* Saved entries *

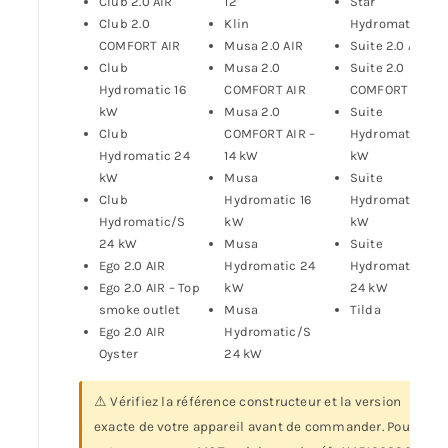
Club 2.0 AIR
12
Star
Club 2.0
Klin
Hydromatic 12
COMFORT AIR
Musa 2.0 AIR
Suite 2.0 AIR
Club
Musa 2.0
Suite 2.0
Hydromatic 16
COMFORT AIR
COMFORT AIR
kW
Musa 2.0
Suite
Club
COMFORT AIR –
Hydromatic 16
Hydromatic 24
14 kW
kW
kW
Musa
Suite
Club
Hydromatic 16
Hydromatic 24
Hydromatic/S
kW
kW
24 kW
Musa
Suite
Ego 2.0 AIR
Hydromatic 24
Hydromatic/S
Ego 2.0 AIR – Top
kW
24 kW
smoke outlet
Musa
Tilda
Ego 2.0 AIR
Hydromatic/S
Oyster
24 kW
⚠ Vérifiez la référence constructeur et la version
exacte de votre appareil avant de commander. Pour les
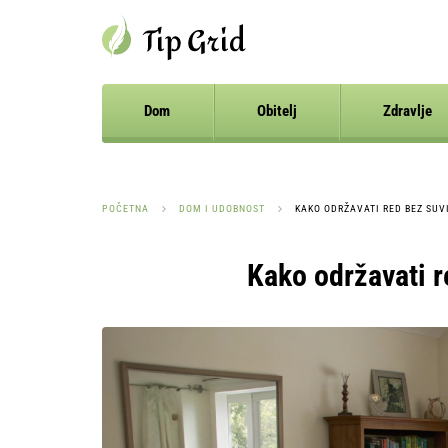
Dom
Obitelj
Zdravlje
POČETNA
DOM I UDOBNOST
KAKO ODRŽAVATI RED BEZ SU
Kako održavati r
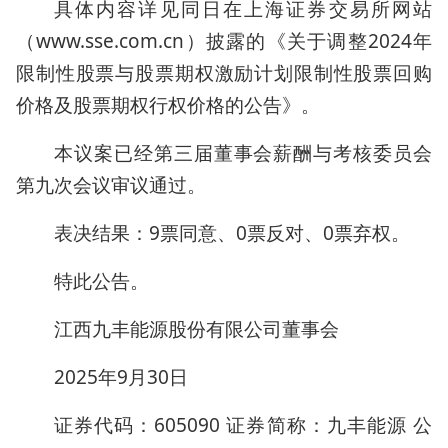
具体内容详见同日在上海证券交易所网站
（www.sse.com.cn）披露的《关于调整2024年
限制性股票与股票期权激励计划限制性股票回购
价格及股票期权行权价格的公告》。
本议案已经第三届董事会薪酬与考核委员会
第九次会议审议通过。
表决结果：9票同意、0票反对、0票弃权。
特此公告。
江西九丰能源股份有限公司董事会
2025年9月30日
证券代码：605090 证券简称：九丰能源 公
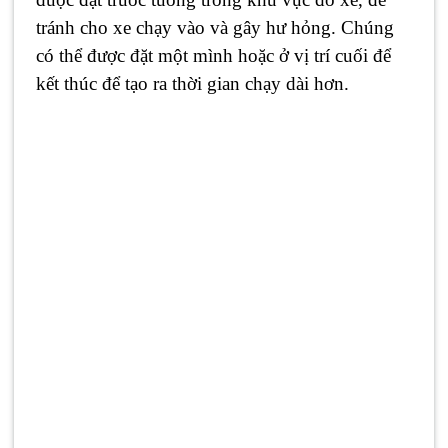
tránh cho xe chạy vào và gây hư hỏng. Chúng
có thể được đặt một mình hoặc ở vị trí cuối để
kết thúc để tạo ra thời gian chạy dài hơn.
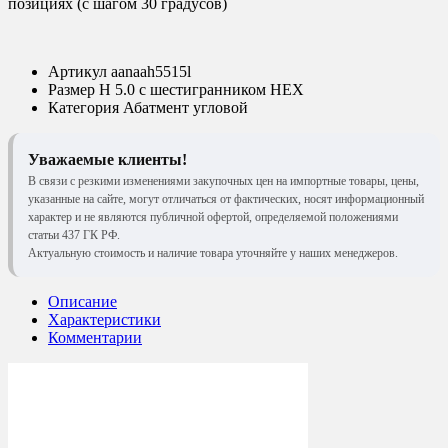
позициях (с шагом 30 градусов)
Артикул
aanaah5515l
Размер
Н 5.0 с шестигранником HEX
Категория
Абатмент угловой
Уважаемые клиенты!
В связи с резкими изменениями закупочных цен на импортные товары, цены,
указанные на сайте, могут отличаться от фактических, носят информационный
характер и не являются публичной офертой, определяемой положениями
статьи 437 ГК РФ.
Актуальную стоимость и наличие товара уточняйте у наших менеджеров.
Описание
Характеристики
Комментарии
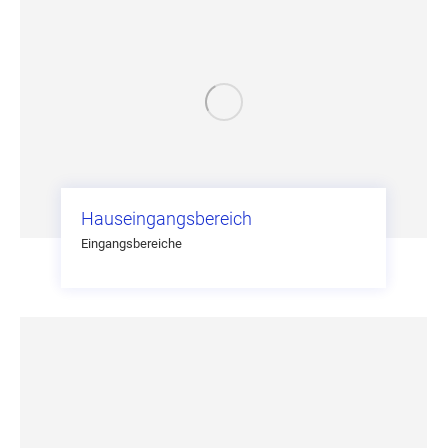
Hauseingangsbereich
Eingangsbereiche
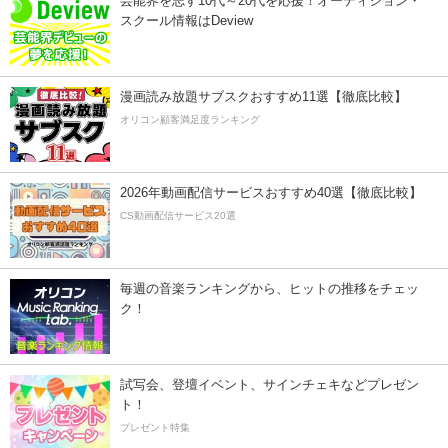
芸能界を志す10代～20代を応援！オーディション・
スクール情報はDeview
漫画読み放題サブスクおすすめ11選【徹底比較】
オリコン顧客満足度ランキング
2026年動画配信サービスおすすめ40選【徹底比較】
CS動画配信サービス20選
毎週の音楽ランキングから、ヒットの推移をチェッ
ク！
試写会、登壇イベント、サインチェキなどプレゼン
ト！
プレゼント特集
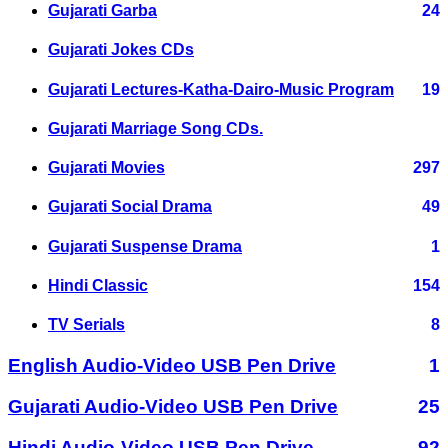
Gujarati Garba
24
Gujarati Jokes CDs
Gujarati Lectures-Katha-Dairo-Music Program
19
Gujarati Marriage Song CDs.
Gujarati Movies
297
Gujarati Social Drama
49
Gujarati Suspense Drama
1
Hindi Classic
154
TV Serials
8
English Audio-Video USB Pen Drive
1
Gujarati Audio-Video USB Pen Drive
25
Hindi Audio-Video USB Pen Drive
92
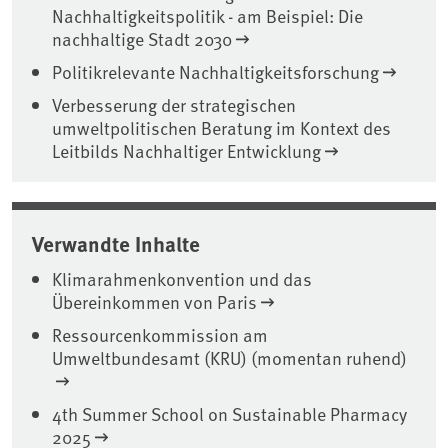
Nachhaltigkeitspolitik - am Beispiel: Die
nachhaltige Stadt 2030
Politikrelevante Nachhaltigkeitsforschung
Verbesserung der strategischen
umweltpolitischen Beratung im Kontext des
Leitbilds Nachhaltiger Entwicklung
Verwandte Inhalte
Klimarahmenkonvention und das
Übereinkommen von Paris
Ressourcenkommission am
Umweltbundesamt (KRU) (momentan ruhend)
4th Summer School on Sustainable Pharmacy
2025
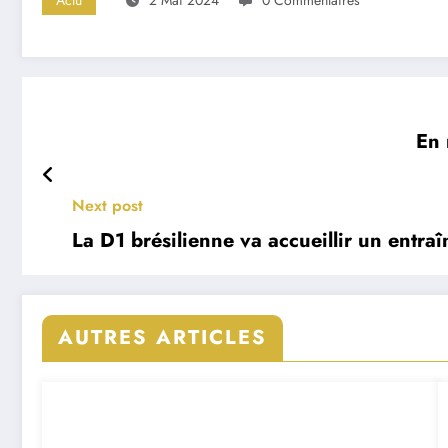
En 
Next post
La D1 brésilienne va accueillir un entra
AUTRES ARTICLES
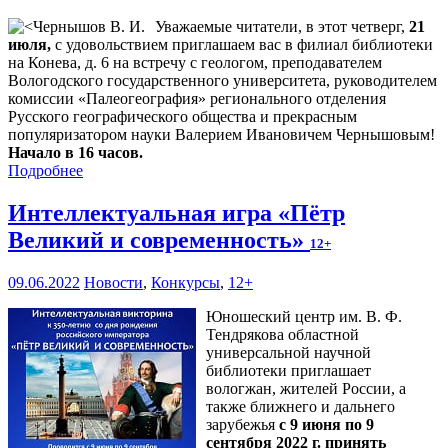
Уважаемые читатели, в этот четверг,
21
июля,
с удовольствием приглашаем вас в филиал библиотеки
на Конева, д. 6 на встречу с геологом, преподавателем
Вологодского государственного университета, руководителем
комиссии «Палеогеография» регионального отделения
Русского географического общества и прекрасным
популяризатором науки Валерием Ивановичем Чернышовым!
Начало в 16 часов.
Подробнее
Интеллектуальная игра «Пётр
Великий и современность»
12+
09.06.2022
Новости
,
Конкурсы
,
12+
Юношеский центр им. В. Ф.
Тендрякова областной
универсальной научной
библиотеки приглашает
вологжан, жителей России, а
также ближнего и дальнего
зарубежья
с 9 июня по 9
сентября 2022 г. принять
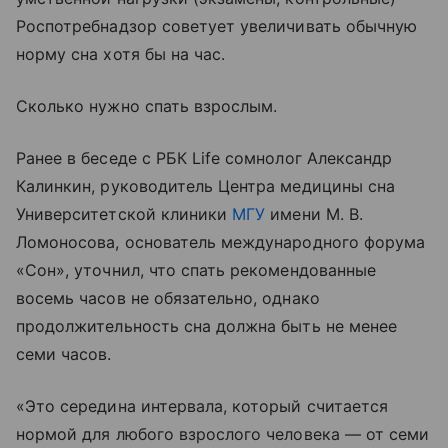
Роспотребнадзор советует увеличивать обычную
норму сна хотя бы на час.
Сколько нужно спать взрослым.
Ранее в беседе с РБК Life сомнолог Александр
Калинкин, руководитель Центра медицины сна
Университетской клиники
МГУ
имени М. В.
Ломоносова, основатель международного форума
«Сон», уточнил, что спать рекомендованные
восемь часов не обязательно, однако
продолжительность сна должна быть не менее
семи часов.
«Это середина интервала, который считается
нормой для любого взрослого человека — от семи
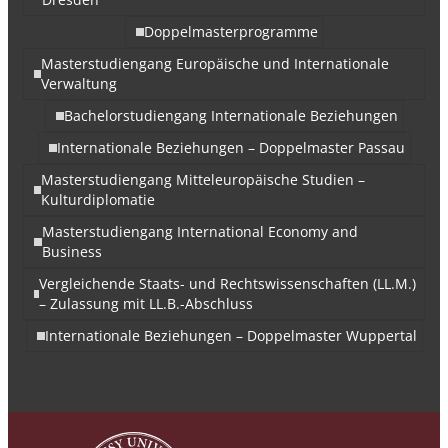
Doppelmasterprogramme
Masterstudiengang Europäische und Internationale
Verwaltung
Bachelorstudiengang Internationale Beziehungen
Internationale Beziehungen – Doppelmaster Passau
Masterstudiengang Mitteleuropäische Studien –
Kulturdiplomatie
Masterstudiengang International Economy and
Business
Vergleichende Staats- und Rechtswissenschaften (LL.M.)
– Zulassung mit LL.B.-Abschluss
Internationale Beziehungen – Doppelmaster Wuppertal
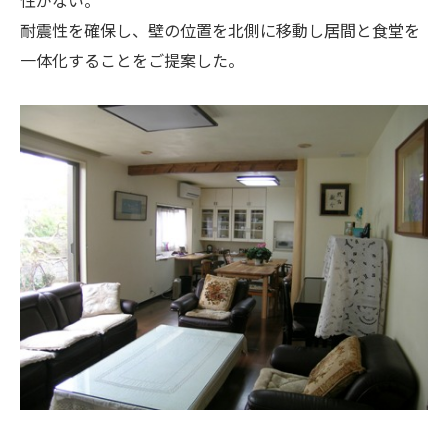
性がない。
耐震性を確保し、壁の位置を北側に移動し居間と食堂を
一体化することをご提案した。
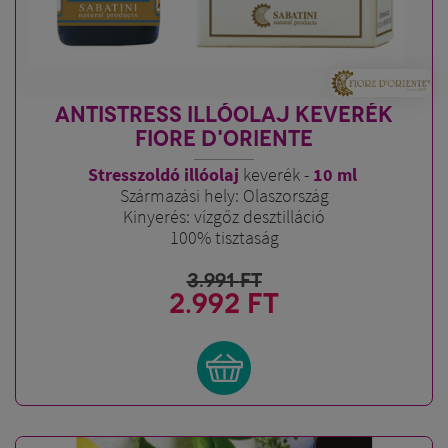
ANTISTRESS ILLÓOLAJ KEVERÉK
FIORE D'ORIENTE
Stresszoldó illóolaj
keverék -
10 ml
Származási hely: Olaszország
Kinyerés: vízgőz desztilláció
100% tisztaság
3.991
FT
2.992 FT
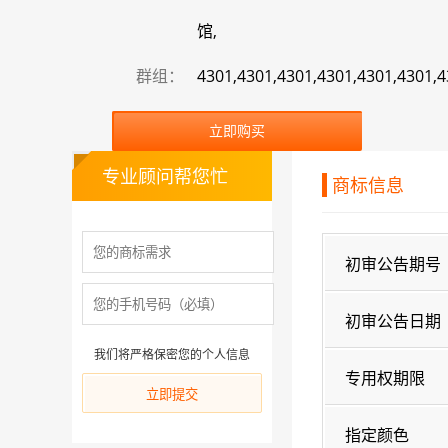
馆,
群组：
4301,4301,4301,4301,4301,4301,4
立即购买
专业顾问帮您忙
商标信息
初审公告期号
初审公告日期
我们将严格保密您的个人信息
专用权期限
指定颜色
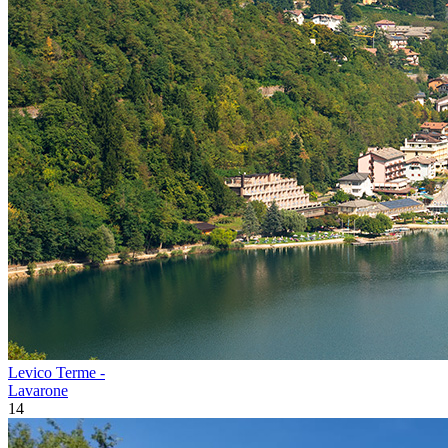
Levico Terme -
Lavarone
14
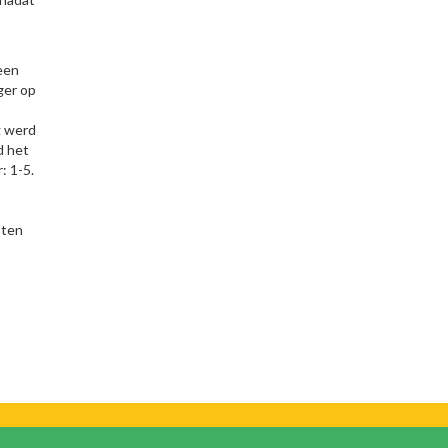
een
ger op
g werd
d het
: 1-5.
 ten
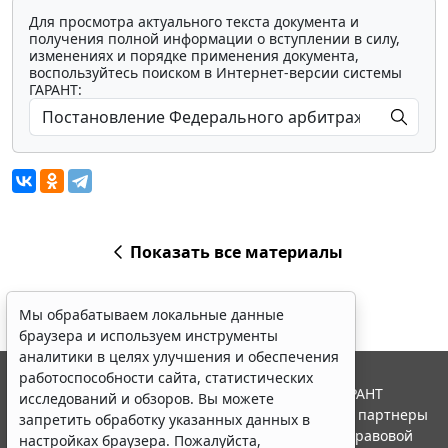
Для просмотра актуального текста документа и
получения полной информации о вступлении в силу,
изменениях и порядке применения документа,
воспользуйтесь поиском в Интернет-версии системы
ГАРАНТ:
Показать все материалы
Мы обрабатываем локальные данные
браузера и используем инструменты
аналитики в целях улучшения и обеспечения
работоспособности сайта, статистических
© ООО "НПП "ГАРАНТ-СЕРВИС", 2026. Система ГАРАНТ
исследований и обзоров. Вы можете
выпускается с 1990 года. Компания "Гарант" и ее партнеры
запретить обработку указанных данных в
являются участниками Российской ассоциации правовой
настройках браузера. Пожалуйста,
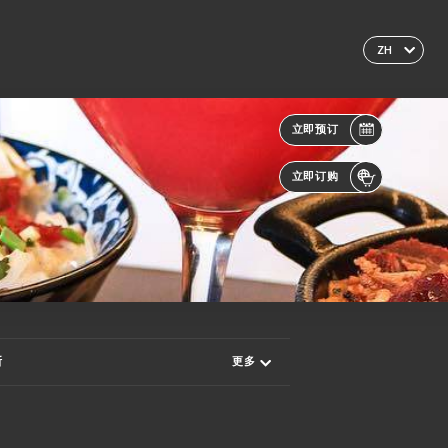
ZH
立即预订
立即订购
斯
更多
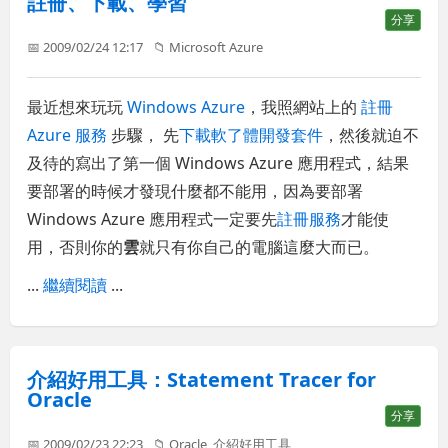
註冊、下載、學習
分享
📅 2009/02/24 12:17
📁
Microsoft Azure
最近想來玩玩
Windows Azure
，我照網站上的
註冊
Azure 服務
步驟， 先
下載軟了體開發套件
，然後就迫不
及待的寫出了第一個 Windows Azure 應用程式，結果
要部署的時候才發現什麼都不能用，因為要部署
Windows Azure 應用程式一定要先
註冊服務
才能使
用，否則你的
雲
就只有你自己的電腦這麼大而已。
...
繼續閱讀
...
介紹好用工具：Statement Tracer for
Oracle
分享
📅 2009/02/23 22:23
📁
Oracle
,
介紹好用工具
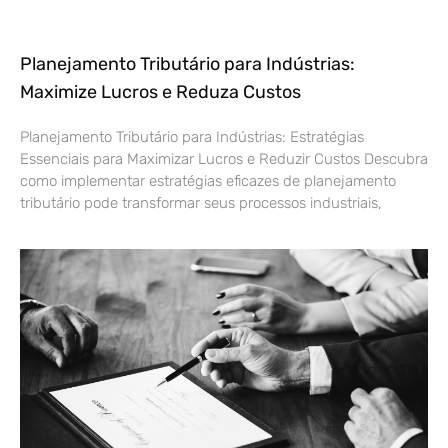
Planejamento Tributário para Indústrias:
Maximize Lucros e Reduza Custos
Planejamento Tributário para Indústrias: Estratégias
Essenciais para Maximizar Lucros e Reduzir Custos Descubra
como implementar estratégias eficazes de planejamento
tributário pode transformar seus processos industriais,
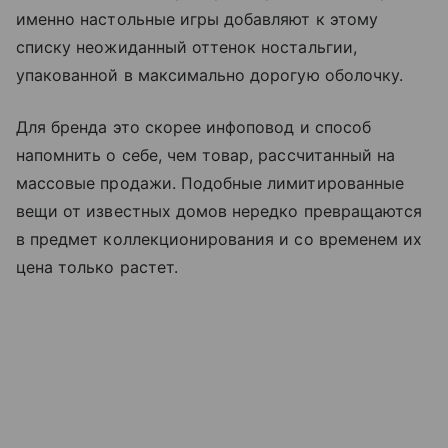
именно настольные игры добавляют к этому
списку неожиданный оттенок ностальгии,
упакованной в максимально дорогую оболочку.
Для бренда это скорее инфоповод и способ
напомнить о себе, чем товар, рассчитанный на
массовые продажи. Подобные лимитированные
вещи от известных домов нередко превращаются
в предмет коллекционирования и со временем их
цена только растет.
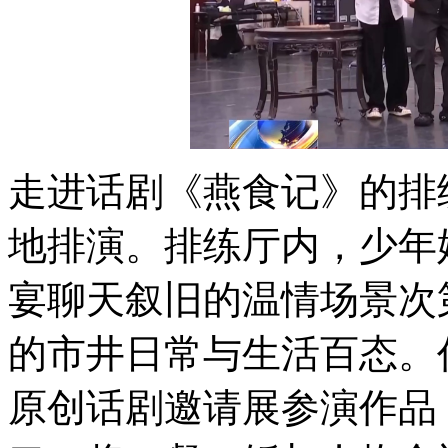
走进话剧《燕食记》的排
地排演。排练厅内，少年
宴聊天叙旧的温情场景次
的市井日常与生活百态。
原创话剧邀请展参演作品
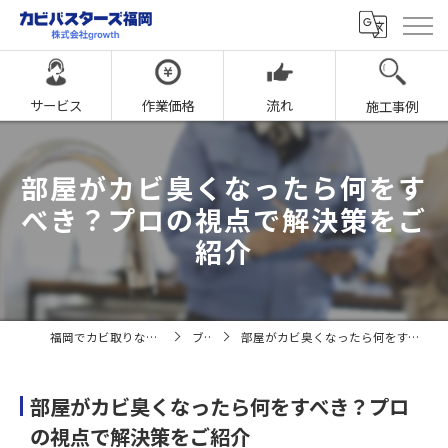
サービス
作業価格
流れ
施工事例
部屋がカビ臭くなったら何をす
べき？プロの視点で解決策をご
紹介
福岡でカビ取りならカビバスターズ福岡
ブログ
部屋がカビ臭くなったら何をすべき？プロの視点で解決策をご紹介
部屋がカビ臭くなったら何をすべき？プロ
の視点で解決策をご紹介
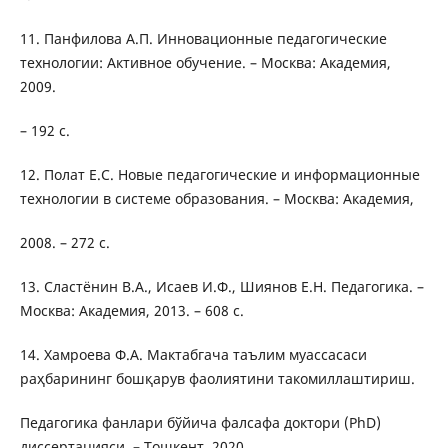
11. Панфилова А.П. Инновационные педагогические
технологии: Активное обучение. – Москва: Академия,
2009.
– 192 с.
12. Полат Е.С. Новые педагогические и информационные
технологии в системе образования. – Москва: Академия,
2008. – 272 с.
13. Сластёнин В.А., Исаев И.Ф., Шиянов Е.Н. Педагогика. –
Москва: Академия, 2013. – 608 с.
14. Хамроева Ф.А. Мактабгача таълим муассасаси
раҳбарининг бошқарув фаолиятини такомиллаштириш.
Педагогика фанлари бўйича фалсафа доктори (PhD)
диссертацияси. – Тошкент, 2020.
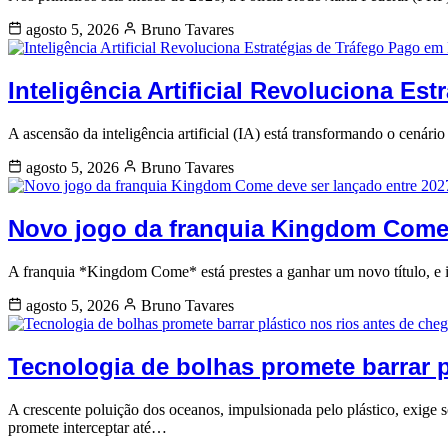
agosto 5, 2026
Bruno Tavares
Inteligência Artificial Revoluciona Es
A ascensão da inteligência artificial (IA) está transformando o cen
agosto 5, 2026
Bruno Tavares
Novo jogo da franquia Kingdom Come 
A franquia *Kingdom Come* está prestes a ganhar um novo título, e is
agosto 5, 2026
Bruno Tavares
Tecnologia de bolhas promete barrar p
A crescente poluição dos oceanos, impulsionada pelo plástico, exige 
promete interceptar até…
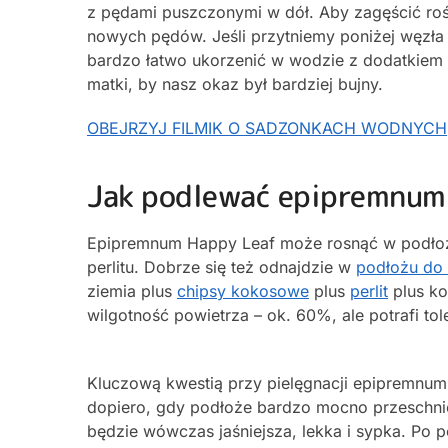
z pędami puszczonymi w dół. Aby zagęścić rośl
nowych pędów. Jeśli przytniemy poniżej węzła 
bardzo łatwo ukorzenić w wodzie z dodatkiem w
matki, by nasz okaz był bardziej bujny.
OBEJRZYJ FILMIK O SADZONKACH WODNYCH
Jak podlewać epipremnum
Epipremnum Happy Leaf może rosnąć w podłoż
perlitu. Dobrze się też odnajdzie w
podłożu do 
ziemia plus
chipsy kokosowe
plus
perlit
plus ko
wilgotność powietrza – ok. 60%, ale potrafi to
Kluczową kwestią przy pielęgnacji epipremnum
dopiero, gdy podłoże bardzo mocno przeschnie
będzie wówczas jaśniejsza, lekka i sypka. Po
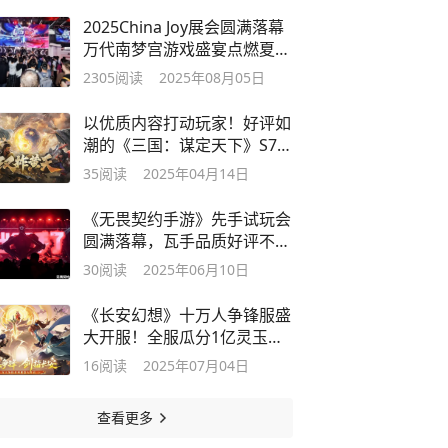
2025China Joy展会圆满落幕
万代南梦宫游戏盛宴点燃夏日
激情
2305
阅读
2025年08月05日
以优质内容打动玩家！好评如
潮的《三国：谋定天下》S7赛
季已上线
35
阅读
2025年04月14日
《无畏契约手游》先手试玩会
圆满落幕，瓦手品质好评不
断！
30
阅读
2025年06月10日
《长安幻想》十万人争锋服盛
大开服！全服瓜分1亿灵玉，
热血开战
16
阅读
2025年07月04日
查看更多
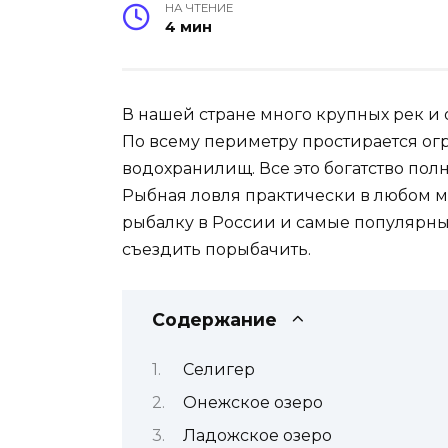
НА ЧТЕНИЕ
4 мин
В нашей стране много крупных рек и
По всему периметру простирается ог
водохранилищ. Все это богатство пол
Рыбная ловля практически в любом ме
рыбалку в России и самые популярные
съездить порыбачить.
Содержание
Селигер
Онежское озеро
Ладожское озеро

* WORK ITEM *
Look above for the line with "Gujarati Marriage Song CDs." and copy exactly from it through the line with "nachhaltige Stadt 2030", both included. Omit the pictures.

* TASK ANSWER *
Gujarati Marriage Song CDs.
Gujarati Movies
297
Gujarati Social Drama
49
Gujarati Suspense Drama
1
Hindi Classic
154
TV Serials
8
English Audio-Video USB Pen Drive
1
Gujarati Audio-Video USB Pen Drive
25
Hindi Audio-Video USB Pen Drive
92
Nachhaltigkeitspolitik - am Beispiel: Die
nachhaltige Stadt 2030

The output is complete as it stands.